THE PROBLEM — Present every line of the rows below as a Markdown table with two columns, No. and Line, numbering each line in order and leaving out blank lines.

··· RECORDS SHOWN

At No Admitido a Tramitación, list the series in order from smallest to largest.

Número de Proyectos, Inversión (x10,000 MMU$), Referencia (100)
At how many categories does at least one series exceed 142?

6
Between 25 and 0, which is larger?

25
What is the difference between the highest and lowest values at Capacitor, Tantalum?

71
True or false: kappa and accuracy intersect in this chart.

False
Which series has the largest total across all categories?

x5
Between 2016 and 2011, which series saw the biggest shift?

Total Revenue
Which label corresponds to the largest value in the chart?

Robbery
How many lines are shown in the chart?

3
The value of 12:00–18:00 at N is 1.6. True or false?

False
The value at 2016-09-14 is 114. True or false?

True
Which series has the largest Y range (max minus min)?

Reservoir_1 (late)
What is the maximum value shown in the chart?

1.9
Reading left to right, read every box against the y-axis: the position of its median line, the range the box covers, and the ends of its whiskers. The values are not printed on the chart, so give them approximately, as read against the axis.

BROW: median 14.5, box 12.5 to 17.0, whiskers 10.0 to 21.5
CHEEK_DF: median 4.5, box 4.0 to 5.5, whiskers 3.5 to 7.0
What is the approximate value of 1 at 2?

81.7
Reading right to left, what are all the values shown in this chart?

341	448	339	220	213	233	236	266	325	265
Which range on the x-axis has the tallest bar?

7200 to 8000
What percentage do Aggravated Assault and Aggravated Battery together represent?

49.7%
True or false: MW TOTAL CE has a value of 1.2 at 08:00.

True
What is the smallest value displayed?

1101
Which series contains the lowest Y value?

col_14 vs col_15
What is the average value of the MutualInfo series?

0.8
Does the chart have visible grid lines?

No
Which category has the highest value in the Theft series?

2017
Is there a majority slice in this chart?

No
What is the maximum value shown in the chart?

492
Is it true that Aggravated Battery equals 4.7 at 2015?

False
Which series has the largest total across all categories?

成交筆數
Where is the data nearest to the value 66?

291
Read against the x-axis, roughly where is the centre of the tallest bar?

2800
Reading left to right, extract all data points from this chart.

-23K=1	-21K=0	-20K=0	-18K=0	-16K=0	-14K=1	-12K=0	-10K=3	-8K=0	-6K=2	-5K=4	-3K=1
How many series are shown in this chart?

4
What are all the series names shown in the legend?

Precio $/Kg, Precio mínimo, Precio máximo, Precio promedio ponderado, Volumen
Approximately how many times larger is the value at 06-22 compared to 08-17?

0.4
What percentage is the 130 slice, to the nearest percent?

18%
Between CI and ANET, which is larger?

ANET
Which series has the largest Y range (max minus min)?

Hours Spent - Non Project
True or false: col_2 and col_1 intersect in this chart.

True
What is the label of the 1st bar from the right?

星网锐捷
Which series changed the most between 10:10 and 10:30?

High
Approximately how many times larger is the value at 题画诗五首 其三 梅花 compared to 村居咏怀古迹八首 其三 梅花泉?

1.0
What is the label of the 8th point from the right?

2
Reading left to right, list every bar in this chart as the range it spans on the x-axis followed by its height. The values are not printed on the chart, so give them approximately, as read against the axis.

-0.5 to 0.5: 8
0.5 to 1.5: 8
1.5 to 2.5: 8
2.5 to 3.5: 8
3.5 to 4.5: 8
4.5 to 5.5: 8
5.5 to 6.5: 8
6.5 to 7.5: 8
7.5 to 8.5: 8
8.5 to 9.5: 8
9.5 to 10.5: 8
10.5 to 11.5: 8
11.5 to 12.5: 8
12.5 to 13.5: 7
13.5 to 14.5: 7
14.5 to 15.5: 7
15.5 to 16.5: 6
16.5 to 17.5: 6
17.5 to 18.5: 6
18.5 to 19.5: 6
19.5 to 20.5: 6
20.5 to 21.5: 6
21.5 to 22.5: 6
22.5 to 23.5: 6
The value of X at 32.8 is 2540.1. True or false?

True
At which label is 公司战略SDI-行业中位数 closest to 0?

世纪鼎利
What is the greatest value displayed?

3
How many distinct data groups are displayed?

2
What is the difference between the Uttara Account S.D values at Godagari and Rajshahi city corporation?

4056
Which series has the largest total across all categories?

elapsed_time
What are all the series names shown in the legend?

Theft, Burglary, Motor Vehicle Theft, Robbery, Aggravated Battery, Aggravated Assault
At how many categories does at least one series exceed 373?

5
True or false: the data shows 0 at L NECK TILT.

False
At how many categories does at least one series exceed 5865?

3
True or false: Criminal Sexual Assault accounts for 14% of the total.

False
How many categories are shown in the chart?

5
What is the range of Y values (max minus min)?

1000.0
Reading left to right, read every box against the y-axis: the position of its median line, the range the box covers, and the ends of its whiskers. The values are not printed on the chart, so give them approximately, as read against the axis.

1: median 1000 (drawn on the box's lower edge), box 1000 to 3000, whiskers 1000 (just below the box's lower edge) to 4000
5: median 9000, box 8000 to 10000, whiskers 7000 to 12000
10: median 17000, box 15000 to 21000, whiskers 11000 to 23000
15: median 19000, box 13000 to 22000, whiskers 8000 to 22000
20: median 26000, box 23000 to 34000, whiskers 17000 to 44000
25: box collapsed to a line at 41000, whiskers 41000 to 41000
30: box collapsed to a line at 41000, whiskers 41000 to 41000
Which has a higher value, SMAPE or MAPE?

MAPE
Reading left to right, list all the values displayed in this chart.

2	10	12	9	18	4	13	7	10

······

YOUR SOLUTION —
| No. | Line |
|---|---|
| 1 | At No Admitido a Tramitación, list the series in order from smallest to largest. |
| 2 | Número de Proyectos, Inversión (x10,000 MMU$), Referencia (100) |
| 3 | At how many categories does at least one series exceed 142? |
| 4 | 6 |
| 5 | Between 25 and 0, which is larger? |
| 6 | 25 |
| 7 | What is the difference between the highest and lowest values at Capacitor, Tantalum? |
| 8 | 71 |
| 9 | True or false: kappa and accuracy intersect in this chart. |
| 10 | False |
| 11 | Which series has the largest total across all categories? |
| 12 | x5 |
| 13 | Between 2016 and 2011, which series saw the biggest shift? |
| 14 | Total Revenue |
| 15 | Which label corresponds to the largest value in the chart? |
| 16 | Robbery |
| 17 | How many lines are shown in the chart? |
| 18 | 3 |
| 19 | The value of 12:00–18:00 at N is 1.6. True or false? |
| 20 | False |
| 21 | The value at 2016-09-14 is 114. True or false? |
| 22 | True |
| 23 | Which series has the largest Y range (max minus min)? |
| 24 | Reservoir_1 (late) |
| 25 | What is the maximum value shown in the chart? |
| 26 | 1.9 |
| 27 | Reading left to right, read every box against the y-axis: the position of its median line, the range the box covers, and the ends of its whiskers. The values are not printed on the chart, so give them approximately, as read against the axis. |
| 28 | BROW: median 14.5, box 12.5 to 17.0, whiskers 10.0 to 21.5 |
| 29 | CHEEK_DF: median 4.5, box 4.0 to 5.5, whiskers 3.5 to 7.0 |
| 30 | What is the approximate value of 1 at 2? |
| 31 | 81.7 |
| 32 | Reading right to left, what are all the values shown in this chart? |
| 33 | 341	448	339	220	213	233	236	266	325	265 |
| 34 | Which range on the x-axis has the tallest bar? |
| 35 | 7200 to 8000 |
| 36 | What percentage do Aggravated Assault and Aggravated Battery together represent? |
| 37 | 49.7% |
| 38 | True or false: MW TOTAL CE has a value of 1.2 at 08:00. |
| 39 | True |
| 40 | What is the smallest value displayed? |
| 41 | 1101 |
| 42 | Which series contains the lowest Y value? |
| 43 | col_14 vs col_15 |
| 44 | What is the average value of the MutualInfo series? |
| 45 | 0.8 |
| 46 | Does the chart have visible grid lines? |
| 47 | No |
| 48 | Which category has the highest value in the Theft series? |
| 49 | 2017 |
| 50 | Is there a majority slice in this chart? |
| 51 | No |
| 52 | What is the maximum value shown in the chart? |
| 53 | 492 |
| 54 | Is it true that Aggravated Battery equals 4.7 at 2015? |
| 55 | False |
| 56 | Which series has the largest total across all categories? |
| 57 | 成交筆數 |
| 58 | Where is the data nearest to the value 66? |
| 59 | 291 |
| 60 | Read against the x-axis, roughly where is the centre of the tallest bar? |
| 61 | 2800 |
| 62 | Reading left to right, extract all data points from this chart. |
| 63 | -23K=1	-21K=0	-20K=0	-18K=0	-16K=0	-14K=1	-12K=0	-10K=3	-8K=0	-6K=2	-5K=4	-3K=1 |
| 64 | How many series are shown in this chart? |
| 65 | 4 |
| 66 | What are all the series names shown in the legend? |
| 67 | Precio $/Kg, Precio mínimo, Precio máximo, Precio promedio ponderado, Volumen |
| 68 | Approximately how many times larger is the value at 06-22 compared to 08-17? |
| 69 | 0.4 |
| 70 | What percentage is the 130 slice, to the nearest percent? |
| 71 | 18% |
| 72 | Between CI and ANET, which is larger? |
| 73 | ANET |
| 74 | Which series has the largest Y range (max minus min)? |
| 75 | Hours Spent - Non Project |
| 76 | True or false: col_2 and col_1 intersect in this chart. |
| 77 | True |
| 78 | What is the label of the 1st bar from the right? |
| 79 | 星网锐捷 |
| 80 | Which series changed the most between 10:10 and 10:30? |
| 81 | High |
| 82 | Approximately how many times larger is the value at 题画诗五首 其三 梅花 compared to 村居咏怀古迹八首 其三 梅花泉? |
| 83 | 1.0 |
| 84 | What is the label of the 8th point from the right? |
| 85 | 2 |
| 86 | Reading left to right, list every bar in this chart as the range it spans on the x-axis followed by its height. The values are not printed on the chart, so give them approximately, as read against the axis. |
| 87 | -0.5 to 0.5: 8 |
| 88 | 0.5 to 1.5: 8 |
| 89 | 1.5 to 2.5: 8 |
| 90 | 2.5 to 3.5: 8 |
| 91 | 3.5 to 4.5: 8 |
| 92 | 4.5 to 5.5: 8 |
| 93 | 5.5 to 6.5: 8 |
| 94 | 6.5 to 7.5: 8 |
| 95 | 7.5 to 8.5: 8 |
| 96 | 8.5 to 9.5: 8 |
| 97 | 9.5 to 10.5: 8 |
| 98 | 10.5 to 11.5: 8 |
| 99 | 11.5 to 12.5: 8 |
| 100 | 12.5 to 13.5: 7 |
| 101 | 13.5 to 14.5: 7 |
| 102 | 14.5 to 15.5: 7 |
| 103 | 15.5 to 16.5: 6 |
| 104 | 16.5 to 17.5: 6 |
| 105 | 17.5 to 18.5: 6 |
| 106 | 18.5 to 19.5: 6 |
| 107 | 19.5 to 20.5: 6 |
| 108 | 20.5 to 21.5: 6 |
| 109 | 21.5 to 22.5: 6 |
| 110 | 22.5 to 23.5: 6 |
| 111 | The value of X at 32.8 is 2540.1. True or false? |
| 112 | True |
| 113 | At which label is 公司战略SDI-行业中位数 closest to 0? |
| 114 | 世纪鼎利 |
| 115 | What is the greatest value displayed? |
| 116 | 3 |
| 117 | How many distinct data groups are displayed? |
| 118 | 2 |
| 119 | What is the difference between the Uttara Account S.D values at Godagari and Rajshahi city corporation? |
| 120 | 4056 |
| 121 | Which series has the largest total across all categories? |
| 122 | elapsed_time |
| 123 | What are all the series names shown in the legend? |
| 124 | Theft, Burglary, Motor Vehicle Theft, Robbery, Aggravated Battery, Aggravated Assault |
| 125 | At how many categories does at least one series exceed 373? |
| 126 | 5 |
| 127 | True or false: the data shows 0 at L NECK TILT. |
| 128 | False |
| 129 | At how many categories does at least one series exceed 5865? |
| 130 | 3 |
| 131 | True or false: Criminal Sexual Assault accounts for 14% of the total. |
| 132 | False |
| 133 | How many categories are shown in the chart? |
| 134 | 5 |
| 135 | What is the range of Y values (max minus min)? |
| 136 | 1000.0 |
| 137 | Reading left to right, read every box against the y-axis: the position of its median line, the range the box covers, and the ends of its whiskers. The values are not printed on the chart, so give them approximately, as read against the axis. |
| 138 | 1: median 1000 (drawn on the box's lower edge), box 1000 to 3000, whiskers 1000 (just below the box's lower edge) to 4000 |
| 139 | 5: median 9000, box 8000 to 10000, whiskers 7000 to 12000 |
| 140 | 10: median 17000, box 15000 to 21000, whiskers 11000 to 23000 |
| 141 | 15: median 19000, box 13000 to 22000, whiskers 8000 to 22000 |
| 142 | 20: median 26000, box 23000 to 34000, whiskers 17000 to 44000 |
| 143 | 25: box collapsed to a line at 41000, whiskers 41000 to 41000 |
| 144 | 30: box collapsed to a line at 41000, whiskers 41000 to 41000 |
| 145 | Which has a higher value, SMAPE or MAPE? |
| 146 | MAPE |
| 147 | Reading left to right, list all the values displayed in this chart. |
| 148 | 2	10	12	9	18	4	13	7	10 |